At what point do capital markets lose confidence in the future viability of US securities?

"There is no magic, bright-line numerical cutoff for the debt-to-GDP ratio that signals a safe harbor below or threat above," said Douglas Holtz-Eakin, an economist, consultant and former advisor to Senator John McCain. "Instead, the fundamental evaluation is whether global capital markets believe in the fundamental rough balance of future budgetary policies."

Averting disaster

Economists from across the spectrum agree that stimulus spending was, and perhaps will continue to be, necessary to keep the US economy afloat, thus incurring larger deficits and debt. The question then becomes, what kind of spending programs will do the least harm to a government's long-term debt picture?

"Any necessary sharp, near-term rise in federal debt should be paired with a strategy to address the underlying forces driving up federal spending," said Holtz-Eakin.

For example, a "stimulus effort should avoid new policies that create new spending programs," he said. "These types of programs would exacerbate the underlying spending growth that is feeding unsustainable debt projections."

Observers concerned about deficits and debt are therefore expressing concern over the health insurance reform legislation now pending before the US Congress. The Senate and the House of Representatives passed different versions of such a program late in 2009. The measures must be reconciled into a single measure and passed by the two chambers before it can be signed into law by President Barrack Obama.

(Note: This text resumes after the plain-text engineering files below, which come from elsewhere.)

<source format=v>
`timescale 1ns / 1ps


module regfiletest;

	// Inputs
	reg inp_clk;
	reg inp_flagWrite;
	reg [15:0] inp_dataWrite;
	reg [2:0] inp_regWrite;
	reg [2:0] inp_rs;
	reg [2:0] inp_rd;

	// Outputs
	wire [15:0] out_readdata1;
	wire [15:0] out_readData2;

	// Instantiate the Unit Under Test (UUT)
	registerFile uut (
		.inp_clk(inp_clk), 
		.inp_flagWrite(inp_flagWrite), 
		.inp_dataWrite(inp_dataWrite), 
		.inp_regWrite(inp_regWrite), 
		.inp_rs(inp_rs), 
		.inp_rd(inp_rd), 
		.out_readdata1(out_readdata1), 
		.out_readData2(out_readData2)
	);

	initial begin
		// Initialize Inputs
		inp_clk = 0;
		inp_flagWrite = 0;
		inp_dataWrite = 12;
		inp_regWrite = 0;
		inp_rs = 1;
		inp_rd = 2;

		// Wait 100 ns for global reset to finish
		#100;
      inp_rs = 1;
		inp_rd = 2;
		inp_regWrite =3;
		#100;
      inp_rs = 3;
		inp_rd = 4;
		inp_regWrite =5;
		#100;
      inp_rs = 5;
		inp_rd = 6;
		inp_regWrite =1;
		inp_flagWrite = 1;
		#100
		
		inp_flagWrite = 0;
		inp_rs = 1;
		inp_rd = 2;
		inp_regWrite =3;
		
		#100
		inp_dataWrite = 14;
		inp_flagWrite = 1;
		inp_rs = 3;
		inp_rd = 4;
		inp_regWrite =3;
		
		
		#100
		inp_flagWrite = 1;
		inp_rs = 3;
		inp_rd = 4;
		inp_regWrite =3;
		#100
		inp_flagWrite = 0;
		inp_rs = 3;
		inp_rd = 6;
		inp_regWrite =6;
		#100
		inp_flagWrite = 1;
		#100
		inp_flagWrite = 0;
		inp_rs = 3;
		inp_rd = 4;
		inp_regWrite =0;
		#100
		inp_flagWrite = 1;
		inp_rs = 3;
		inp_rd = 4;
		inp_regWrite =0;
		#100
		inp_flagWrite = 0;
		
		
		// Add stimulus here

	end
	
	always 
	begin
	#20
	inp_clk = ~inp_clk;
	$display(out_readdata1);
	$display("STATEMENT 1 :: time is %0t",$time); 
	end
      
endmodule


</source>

Although proponents of health insurance reform claim that it is 'deficit neutral' and that it will reduce the government's health care costs over the long term, others are skeptical.

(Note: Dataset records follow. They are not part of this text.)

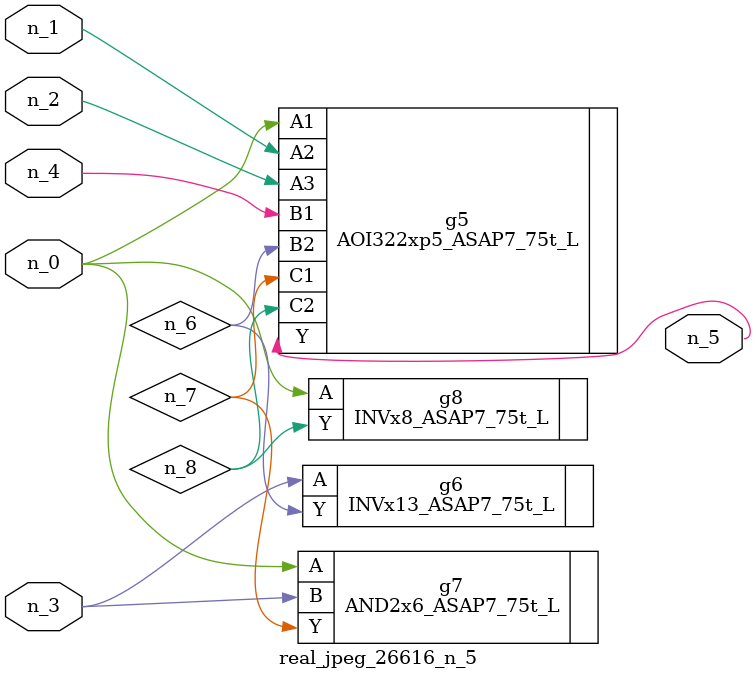
<source format=v>
module real_jpeg_26616_n_5 (n_4, n_0, n_1, n_2, n_3, n_5);

input n_4;
input n_0;
input n_1;
input n_2;
input n_3;

output n_5;

wire n_8;
wire n_6;
wire n_7;

AOI322xp5_ASAP7_75t_L g5 ( 
.A1(n_0),
.A2(n_1),
.A3(n_2),
.B1(n_4),
.B2(n_6),
.C1(n_7),
.C2(n_8),
.Y(n_5)
);

AND2x6_ASAP7_75t_L g7 ( 
.A(n_0),
.B(n_3),
.Y(n_7)
);

INVx8_ASAP7_75t_L g8 ( 
.A(n_0),
.Y(n_8)
);

INVx13_ASAP7_75t_L g6 ( 
.A(n_3),
.Y(n_6)
);


endmodule
</source>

"There is an air of absurdity to what is mistakenly called 'health-care reform,'" wrote Robert Samuelson in the Washington Post. "Everyone knows that the US faces massive governmental budget deficits as far as calculators can project, driven heavily by an aging population and uncontrolled health costs. As we recover slowly from a devastating recession, it's widely agreed that [...] a prudent society would embark on long-term policies to control health costs, reduce government spending and curb massive future deficits.

"So what do they [the president and Congress] do? Just the opposite," Samuelson argued. "Their far-reaching overhaul of the health-care system [...] would almost certainly make matters worse. It would create new, open-ended medical entitlements that threaten higher deficits and would do little to suppress surging health costs."

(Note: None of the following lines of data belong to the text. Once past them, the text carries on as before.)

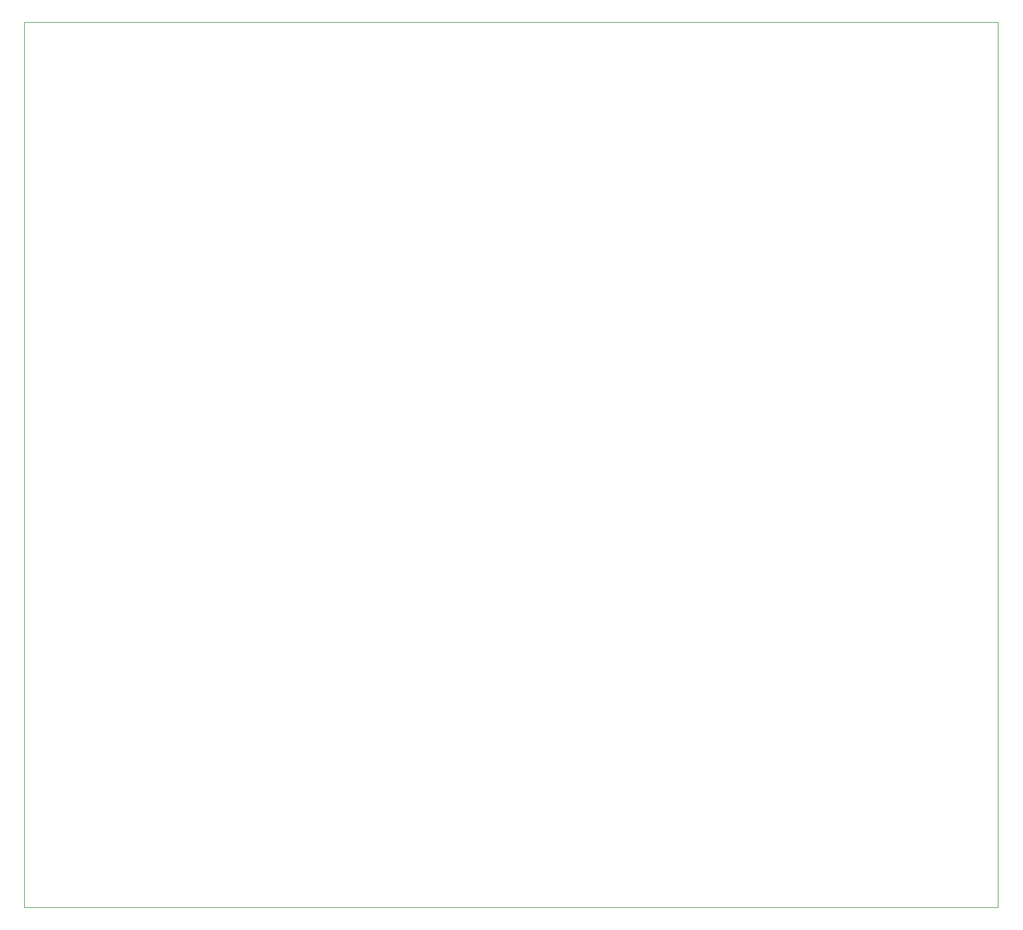
<source format=gbr>
G04 #@! TF.FileFunction,Profile,NP*
%FSLAX46Y46*%
G04 Gerber Fmt 4.6, Leading zero omitted, Abs format (unit mm)*
G04 Created by KiCad (PCBNEW 4.0.3+e1-6302~38~ubuntu14.04.1-stable) date Wed Aug 17 10:23:50 2016*
%MOMM*%
%LPD*%
G01*
G04 APERTURE LIST*
%ADD10C,0.100000*%
%ADD11C,0.150000*%
G04 APERTURE END LIST*
D10*
D11*
X304800000Y-16510000D02*
X304800000Y-270510000D01*
X25400000Y-16510000D02*
X25400000Y-270510000D01*
X25400000Y-270510000D02*
X304800000Y-270510000D01*
X25400000Y-16510000D02*
X304800000Y-16510000D01*
M02*

</source>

In some countries, investor pressure is already forcing governments to slash spending in order to control debt. In December, the government of Ireland trimmed $4 billion in spending that cut government salaries as well as payments to the unemployed and the disabled.

Greece's new Socialist government, which came to power in October promising to protect state salaries and public spending, unveiled a budget late in the year that hiked taxes, froze public sector hiring, and cut social security and government operating expenditures by 10 percent. This, after three international ratings agencies downgraded Greek bond ratings.

Might not the US have to follow suit before too long?